▸ **Provided text**
====

For those of us who grew up outside of the Norman Rockwell nuclear family dynamic, the holiday season tends to hold a lot more than just fuzzy feelings. For me there is a swirl of shame, sadness, and self pity tied to this time of year, and mixed with seasonal depression, I always feel like I’m missing the mark.
It’s hard to get excited about a slew of oncoming obligatory events where everyone is delighted about something you’ve been conditioned to not except, so you’re most comfortable doing nothing instead. In my younger years I craved “normal” holiday traditions and would throw a fit if my mom threatened to leave off one Thanksgiving staple side dish from the table or not wait until Christmas to exchange unwrap presents; clinging onto the idea that if we could just reenact all the right steps perfectly as in performance, it would somehow be the salve that healed the sting of the people missing from these moments.

====

▸ **Given data**
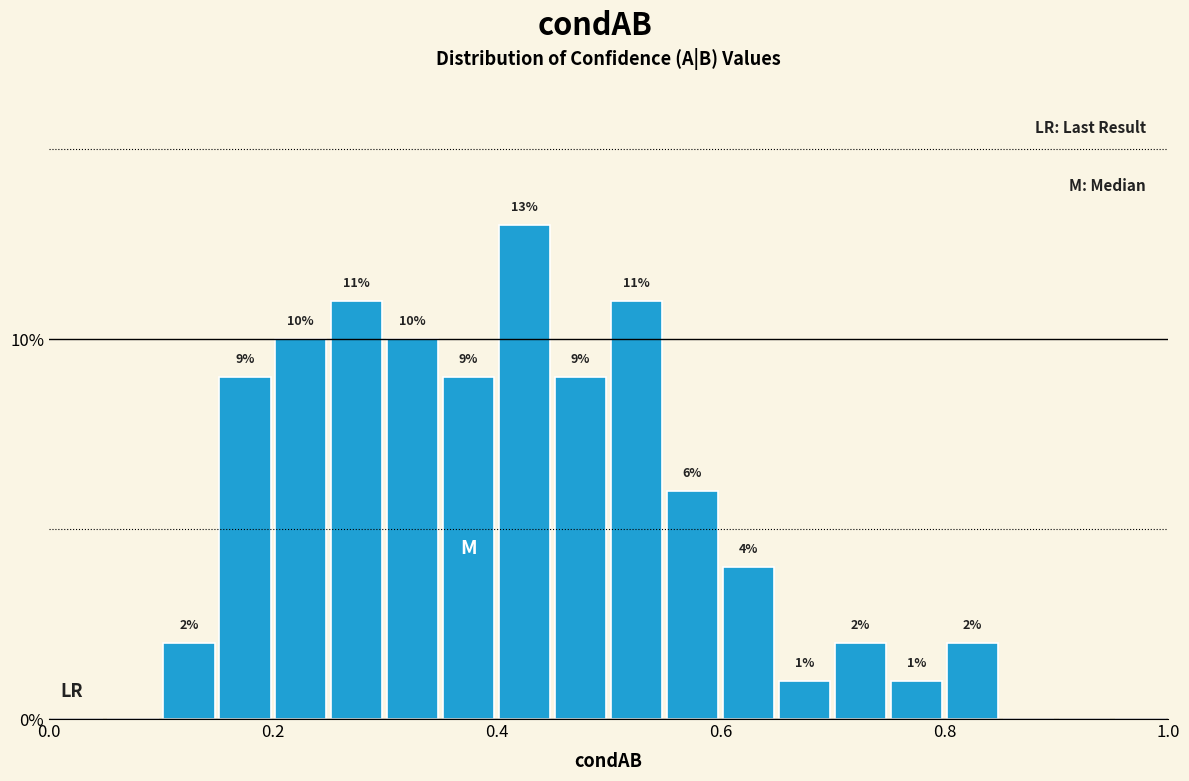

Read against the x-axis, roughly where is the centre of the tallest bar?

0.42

====

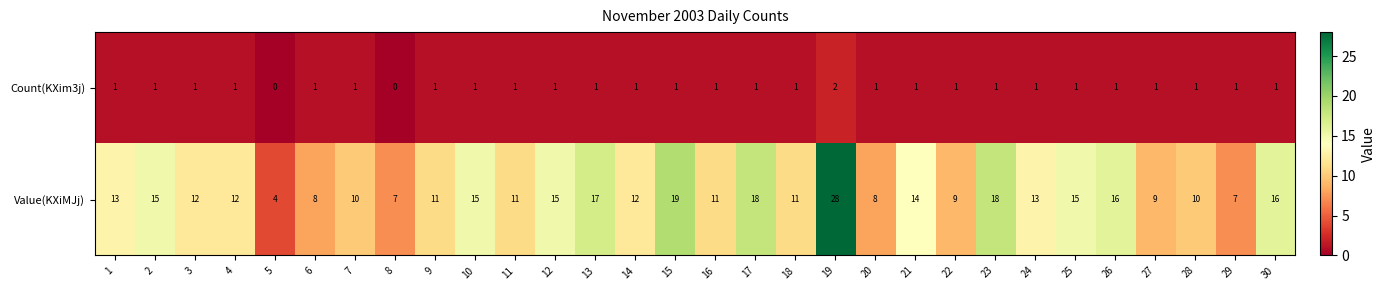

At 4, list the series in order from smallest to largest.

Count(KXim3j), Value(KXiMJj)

====

▸ **To-do item A**
The holiday-season text describes a swirl of feelings tied to this time of year. List each feeling named in that swirl.
▸ **To-do item B**
Reproduce the passage of the holiday-season text that begins with the words containing "It’s hard to" and ends with "from these moments.".

▸ **Exercise solution A**
shame, sadness, self pity

▸ **Exercise solution B**
It’s hard to get excited about a slew of oncoming obligatory events where everyone is delighted about something you’ve been conditioned to not except, so you’re most comfortable doing nothing instead. In my younger years I craved “normal” holiday traditions and would throw a fit if my mom threatened to leave off one Thanksgiving staple side dish from the table or not wait until Christmas to exchange unwrap presents; clinging onto the idea that if we could just reenact all the right steps perfectly as in performance, it would somehow be the salve that healed the sting of the people missing from these moments.